5. Shannon Rowbury. This won’t be the first time Rowbury and Simpson square off in the 1,500m. Rowbury edged out Simpson by less than a second earlier this year during a Diamond League meet, breaking Mary Decker’s American 1,500m record, with Simpson missing the mark by .18 seconds. She lost to Simpson at the U.S. championships, but the duo will see each other again in Beijing—one as a former world champ and one as the American record holder. Update as of 8/24: Rowbury has been the talk of the track, finishing fifth in her heat of the semi-finals. In thrilling 1,500m fashion, barely a second separated her from the first-place finisher. Rowbury ultimately finished 7th in the finals, where winner Genzebe Dibaba closed in an insane 1:57 final 800m. 

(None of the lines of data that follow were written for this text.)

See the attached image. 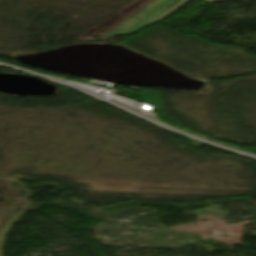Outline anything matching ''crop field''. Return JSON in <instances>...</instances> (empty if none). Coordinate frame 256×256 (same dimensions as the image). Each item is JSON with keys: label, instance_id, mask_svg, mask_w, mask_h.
Returning a JSON list of instances; mask_svg holds the SVG:
<instances>
[{"label": "crop field", "instance_id": "obj_1", "mask_svg": "<svg viewBox=\"0 0 256 256\" xmlns=\"http://www.w3.org/2000/svg\"><path fill=\"white\" fill-rule=\"evenodd\" d=\"M151 1H153V0H134V1H132L131 3L126 5L124 8H122L121 10L116 12L114 15L109 17L107 20L102 22L100 25H98L97 27L88 31L86 34H90V33L105 34L109 31H111L113 28H115L117 25L122 23L124 20H126L128 17L133 15L135 12H137L139 9H141L142 7H144Z\"/></svg>", "mask_w": 256, "mask_h": 256}, {"label": "crop field", "instance_id": "obj_2", "mask_svg": "<svg viewBox=\"0 0 256 256\" xmlns=\"http://www.w3.org/2000/svg\"><path fill=\"white\" fill-rule=\"evenodd\" d=\"M205 2H212V3H215V2H221V1H227V0H204Z\"/></svg>", "mask_w": 256, "mask_h": 256}]
</instances>
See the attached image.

6. Molly Huddle. The Providence, R.I., runner thrilled spectators at the B.A.A. 5K in April, where she crushed the 5K American road record. She’s had a monstrous career over the last year, including a victory at the NYC Half in March— her first half marathon and the first win for an American woman at that event. At the U.S. championships, her win over Shalane Flanagan in the 10,000m was her inaugural national title in that event. Update as of 8/27: The final meters separated Huddle from the bronze, losing the medal at the line to Infeld, exemplifying that track and field can be simultaneously uplifting and utterly heartbreaking. 

7. Emily Infeld. A rising star, Infeld trains with Shalane Flanagan and finished third in the 10,000m at the U.S. championships, her highest finish on a national stage. She also holds an NCAA title in the 3,000m and will definitely add more titles to her resume in the coming years. Update as of 8/27: After 18 months of injury, Infeld was definitely an underdog story with her world medal accomplishment over Molly Huddle. She gave us a thrilling finish and is one to watch even more in the Olympic year.

8. Shalane Flanagan. America’s favorite marathon warrior and another former Women’s Running cover runner, Flanagan will toe the line in the 10,000m, where she holds the American record, at this year’s world champs. Finishing second to Molly Huddle (losing to her for the first time) at the U.S. championships, Flanagan also raced the 10K at the Stanford Invitational, just weeks before this year’s Boston Marathon. She ran a telling 31:09, proving her preparedness to tackle 26.2 barely two weeks later. She recently announced (no surprise) that she will be competing in the U.S. Olympic Trials Marathon next February. Update as of 8/27: Flanagan finished sixth in the 10,000m final, and Infeld paid credit to her training partner and mentor for all of her guidance after the race.

9. Nicole Tully. She won the 5,000m at the U.S. championships—and it was only her second time ever running a 5K on the track. This will be the first time that she, along with the other two qualifiers in her event (Abbey D’Agostino and Marielle Hall), will represent Team USA on the world stage. What’s more—Tully has a regular full-time job and is not a stranger to conference calls while prepping for a race. Update as of 8/27: Tully finished 8th in her heat, just sneaking into the 5k final. Watch her race on Sunday morning!

10. Brenda Martinez. Perhaps her most memorable accomplishment was winning the bronze at the 2013 world championships, becoming the first American woman ever to medal in the 800m. She will return to the world stage this year in the same event, along with Montaño. She placed second at the U.S. championships, and earlier this year, she ran the 1,600m leg of the distance medley relay to set a new indoor world record with her USA team at the New Balance Indoor Grand Prix. Update as of 8/27: An emotional finish during the semi-finals, Martinez walked away with 6th-place finish in her heat, with no Americans advancing to the finals.